We have made an important improvement to how votes are shown in Project Open Gov daily summaries.
Readers can now open vote details directly from within a summary, making it easier to connect a vote result with the parliamentary business being explained in the article.
This means that when a daily summary refers to a vote, readers do not have to treat it as a separate item or search elsewhere on the site. The vote can now be viewed in context, alongside the summary of what was happening that day.

Why this matters
Parliamentary votes can be difficult to follow when they are shown on their own. A division result may record how MPs voted, but it does not always make clear what the vote related to, why it was taking place, or how it fitted into the wider parliamentary day.

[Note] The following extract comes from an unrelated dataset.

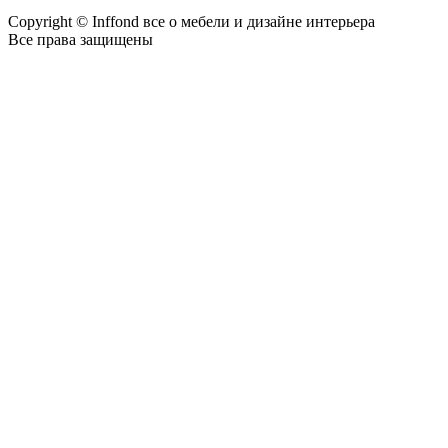
Copyright © Inffond все о мебели и дизайне интерьера
Все права защищены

This update helps close that gap.
The daily summary explains the day’s business in plain English, while the vote pop-up gives readers a direct way to inspect the related vote result, including the outcome and party breakdown where available.
A more connected site
This is part of a wider aim for Project Open Gov: to make the site feel joined-up.
Votes, summaries, glossary explanations, official sources and future guides should not sit in isolation. They should work together so that readers can move from a plain-English summary to the underlying detail without losing context.
The vote pop-up is one step towards that.
Still being improved
As with the rest of the site, this feature will continue to be refined. We will keep reviewing the wording, formatting and presentation so that vote explanations remain clear, neutral and useful.
The aim is simple: to make it easier to understand not just how MPs voted, but what those votes were connected to.